Vatikanischer Islam-Experte warnt vor Sharia im Irak

Der Rektor des Päpstliche Instituts für Islamkunde fürchtet eine Bedrohung der Christen des Landes.

Vor einer Einführung des islamischen Rechts - der Sharia - im Irak hat der hochrangige Vatikan-Berater P. Justo Lacunza Balda gewarnt. Lacunza, Rektor des Päpstlichen Instituts für Islamkunde (PISAI) und Mitglied der Ordens- gemeinschaft der Weißen Väter, gilt nicht nur als der führende Islam-Experte des Vatikans, sondern ist einer der wichtigen Protagonisten für den "interreligiösen Dialog" zwischen Christen und Muslimen.

„Hoher Preis“ für religiöse Minderheiten

Seit der US-Invasion von 2003 sei klar gewesen, dass der neue Irak eine "islamische Nation" werden würde, sagte Lacunza Balda der US-amerikanischen katholischen Nachrichtenagentur CNS. Den "hohen Preis" dafür müssten die religiösen Minderheiten tragen. Eine Einführung der Sharia geht nach Ein- schätzung Lacunzas klar zu Lasten der irakischen Christen.

Diskriminierung in der Praxis

Nach Einschätzung des PISAI-Rektors Lacunza gibt es einen "riesigen Unterschied" zwischen prinzipieller und faktischer Religionsfreiheit: "Minderheiten erleiden Diskriminierung in der Praxis, nicht im Prinzip". Schriftliche Garantien seien daher wenig wert. "Wenn wir einer Minderheit Schutz garantieren, akzeptieren wir gleichsam, dass es sich um eine bedrohte Spezies handelt", so der Islam-Experte.

Sistani gegen religiös geprägte Verfassung

Der schiitische Großayatollah Mohammed el Fajad hatte zu Wochenbeginn schriftlich erklärt, die Mehrheit der irakischen Bevölkerung wünsche sich von der neuen Nationalversammlung, dass sie den Islam zur einzigen verfassungsmäßigen Quelle der Gesetzgebung machen werde.

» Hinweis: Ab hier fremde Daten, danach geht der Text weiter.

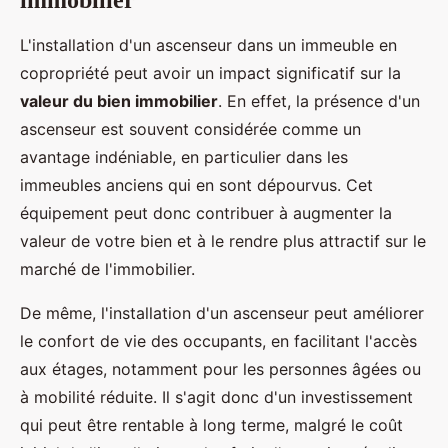
L'installation d'un ascenseur dans un immeuble en
copropriété peut avoir un impact significatif sur la
valeur du bien immobilier
. En effet, la présence d'un
ascenseur est souvent considérée comme un
avantage indéniable, en particulier dans les
immeubles anciens qui en sont dépourvus. Cet
équipement peut donc contribuer à augmenter la
valeur de votre bien et à le rendre plus attractif sur le
marché de l'immobilier.
De même, l'installation d'un ascenseur peut améliorer
le confort de vie des occupants, en facilitant l'accès
aux étages, notamment pour les personnes âgées ou
à mobilité réduite. Il s'agit donc d'un investissement
qui peut être rentable à long terme, malgré le coût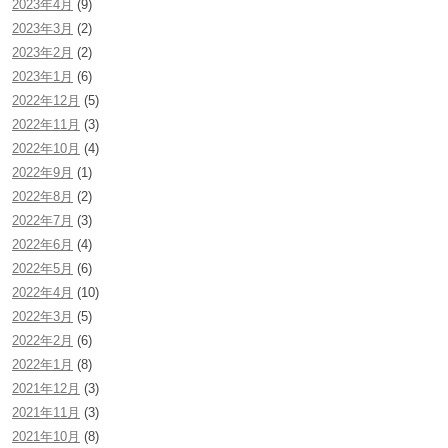
2023年4月
(9)
2023年3月
(2)
2023年2月
(2)
2023年1月
(6)
2022年12月
(5)
2022年11月
(3)
2022年10月
(4)
2022年9月
(1)
2022年8月
(2)
2022年7月
(3)
2022年6月
(4)
2022年5月
(6)
2022年4月
(10)
2022年3月
(5)
2022年2月
(6)
2022年1月
(8)
2021年12月
(3)
2021年11月
(3)
2021年10月
(8)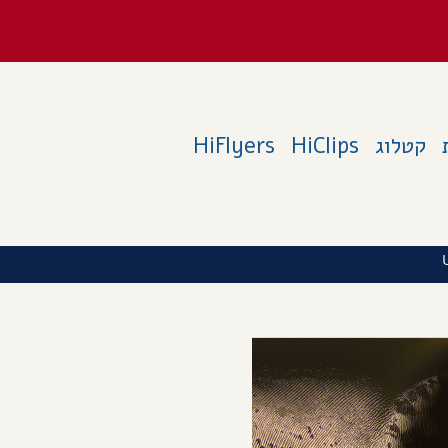
קטלוג
HiClips
HiFlyers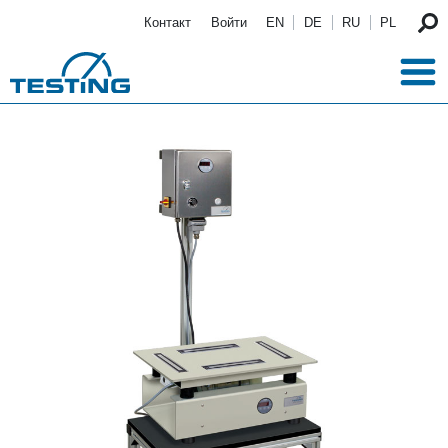
Перейти к основному содержанию
Контакт
Войти
EN
DE
RU
PL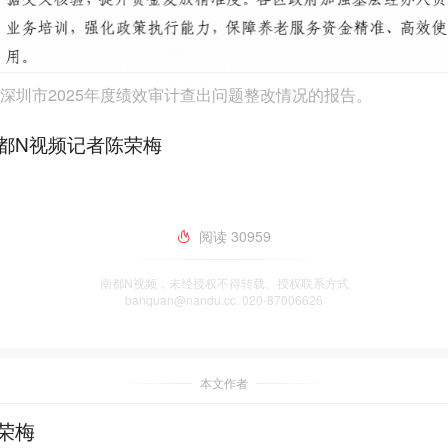
深圳市2025年度绩效审计查出问题整改情况的报告。
都N视频记者陈荣梅
阅读
30959
南都N视频，未经授权不得转载、授权联系方式
banquan@nandu.cc. 020-87006626
本文作者
荣梅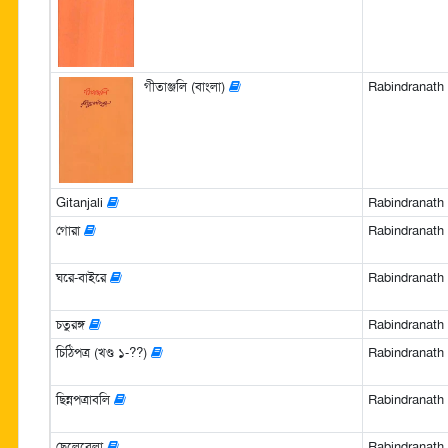
গীতাঞ্জলি (বাংলা)
Rabindranath Ta
Gitanjali
Rabindranath
গোরা
Rabindranath Ta
ঘরে-বাইরে
Rabindranath Ta
চতুরঙ্গ
Rabindranath Ta
চিঠিপত্র (খণ্ড ১-??)
Rabindranath Ta
ছিন্নপত্রাবলি
Rabindranath Ta
ছেলেবেলা
Rabindranath Ta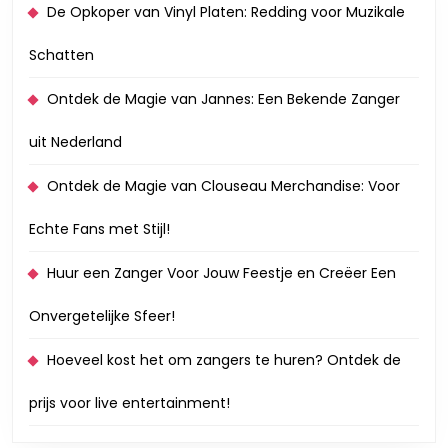
De Opkoper van Vinyl Platen: Redding voor Muzikale
Schatten
Ontdek de Magie van Jannes: Een Bekende Zanger
uit Nederland
Ontdek de Magie van Clouseau Merchandise: Voor
Echte Fans met Stijl!
Huur een Zanger Voor Jouw Feestje en Creëer Een
Onvergetelijke Sfeer!
Hoeveel kost het om zangers te huren? Ontdek de
prijs voor live entertainment!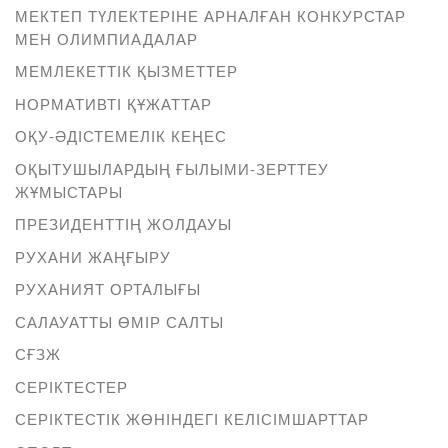
МЕКТЕП ТҮЛЕКТЕРІНЕ АРНАЛҒАН КОНКУРСТАР
МЕН ОЛИМПИАДАЛАР
МЕМЛЕКЕТТІК ҚЫЗМЕТТЕР
НОРМАТИВТІ ҚҰЖАТТАР
ОҚУ-ӘДІСТЕМЕЛІК КЕҢЕС
ОҚЫТУШЫЛАРДЫҢ ҒЫЛЫМИ-ЗЕРТТЕУ
ЖҰМЫСТАРЫ
ПРЕЗИДЕНТТІҢ ЖОЛДАУЫ
РУХАНИ ЖАҢҒЫРУ
РУХАНИЯТ ОРТАЛЫҒЫ
САЛАУАТТЫ ӨМІР САЛТЫ
СҒЗЖ
СЕРІКТЕСТЕР
СЕРІКТЕСТІК ЖӨНІНДЕГІ КЕЛІСІМШАРТТАР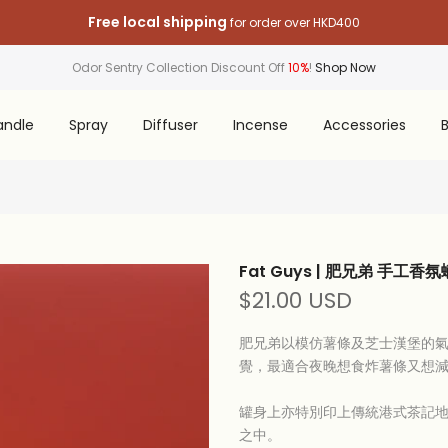
Free local shipping
for order over HKD400
Odor Sentry Collection Discount Off
10%
!
Shop Now
andle
Spray
Diffuser
Incense
Accessories
B
Fat Guys | 肥兄弟 手工香
$21.00 USD
肥兄弟以模仿薯條及芝士漢堡的
覺，最適合夜晚想食炸薯條又想
罐身上亦特別印上傳統港式茶記
之中。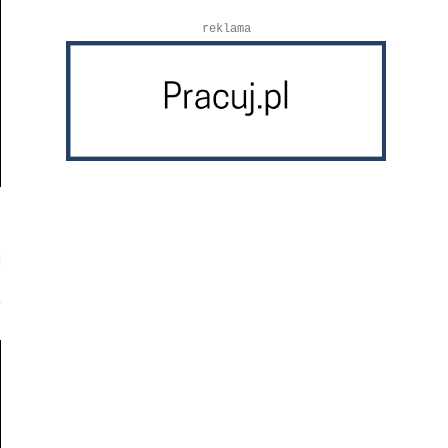
reklama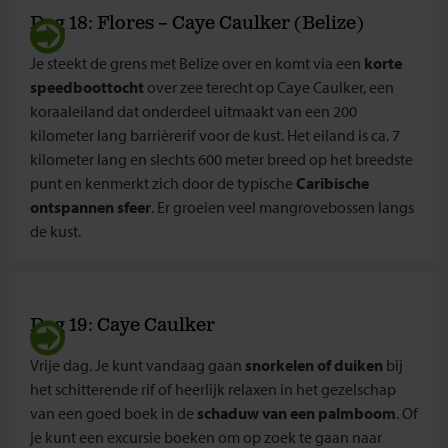
Dag 18: Flores – Caye Caulker (Belize)
Je steekt de grens met Belize over en komt via een
korte
speedboottocht
over zee terecht op Caye Caulker, een
koraaleiland dat onderdeel uitmaakt van een 200
kilometer lang barrièrerif voor de kust. Het eiland is ca. 7
kilometer lang en slechts 600 meter breed op het breedste
punt en kenmerkt zich door de typische
Caribische
ontspannen sfeer
. Er groeien veel mangrovebossen langs
de kust.
Dag 19: Caye Caulker
Vrije dag. Je kunt vandaag gaan
snorkelen of duiken
bij
het schitterende rif of heerlijk relaxen in het gezelschap
van een goed boek in de
schaduw van een palmboom
. Of
je kunt een excursie boeken om op zoek te gaan naar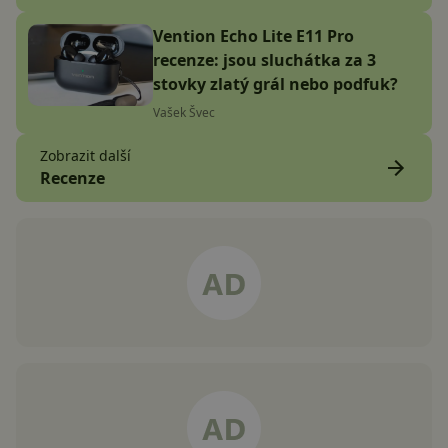
Vention Echo Lite E11 Pro
recenze: jsou sluchátka za 3
stovky zlatý grál nebo podfuk?
Vašek Švec
Zobrazit další
Recenze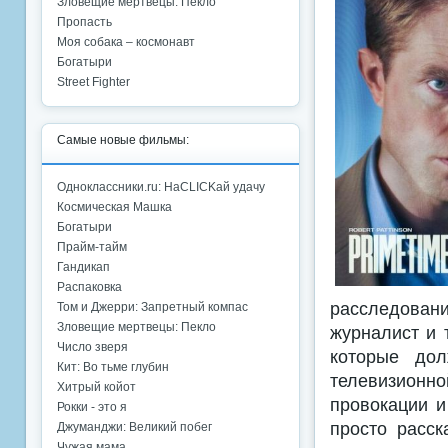
Зловещие мертвецы: Пекло
Пропасть
Моя собака – космонавт
Богатыри
Street Fighter
Самые новые фильмы:
Одноклассники.ru: НаCLICKай удачу
Космическая Машка
Богатыри
Прайм-тайм
Гандикап
Распаковка
расследовани
Том и Джерри: Запретный компас
Зловещие мертвецы: Пекло
журналист и 
Число зверя
которые дол
Кит: Во тьме глубин
телевизион
Хитрый койот
провокации и
Рокки - это я
просто расск
Джуманджи: Великий побег
Чужая мама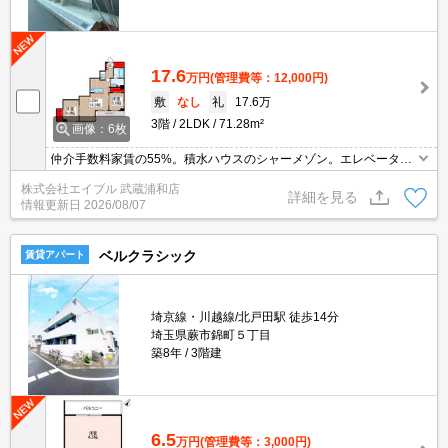
17.6
万円
(管理費等：12,000円)
敷
なし
礼
17.6万
3階
2LDK
71.28m²
画像：6枚
仲介手数料家賃の55%。積水ハウスのシャーメゾン。エレベーター
あり。安心のオートロック。経済的な都市ガス使用。追い焚き機能
株式会社エイブル 武蔵浦和店
付きバス。
詳細を見る
情報更新日
2026/08/07
ベルクラシック
賃貸アパート
埼京線・川越線/北戸田駅 徒歩14分
埼玉県蕨市錦町５丁目
築8年
3階建
6.5
万円
(管理費等：3,000円)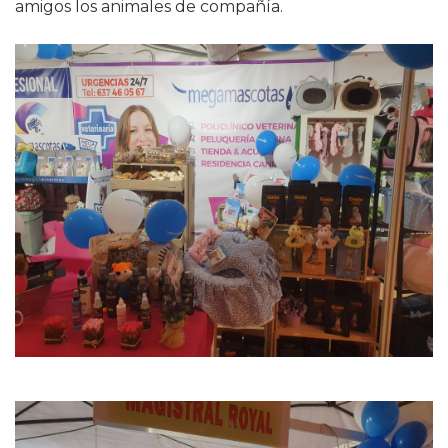
amigos los animales de compañía.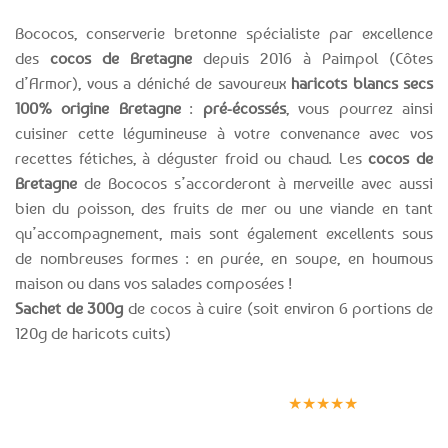
Bococos, conserverie bretonne spécialiste par excellence
des
cocos de Bretagne
depuis 2016 à Paimpol (Côtes
d’Armor), vous a déniché de savoureux
haricots blancs secs
100% origine Bretagne
:
pré-écossés
, vous pourrez ainsi
cuisiner cette légumineuse à votre convenance avec vos
recettes fétiches, à déguster froid ou chaud. Les
cocos de
Bretagne
de Bococos s’accorderont à merveille avec aussi
bien du poisson, des fruits de mer ou une viande en tant
qu’accompagnement, mais sont également excellents sous
de nombreuses formes : en purée, en soupe, en houmous
maison ou dans vos salades composées !
Sachet de 300g
de cocos à cuire (soit environ 6 portions de
120g de haricots cuits)
Expédition le
Clients
Paiement
jour même
satisfaits
sécurisé
★★★★★
(voir conditions)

Der populärste Vertreter der Schiiten im Irak, der als vergleichsweise liberal geltende Großayatollah Ali el Sistani, hat sich aber deutlich gegen eine religiös geprägte Verfassung wie im Nachbarland Iran ausgesprochen. Auch der römische Vertreter des chaldäischen Patriarchats, Philip Naim, sagte CNS, die Schiiten könnten eine islamische Verfassung nicht ohne breiten Rückhalt in der Bevölkerung durchsetzen.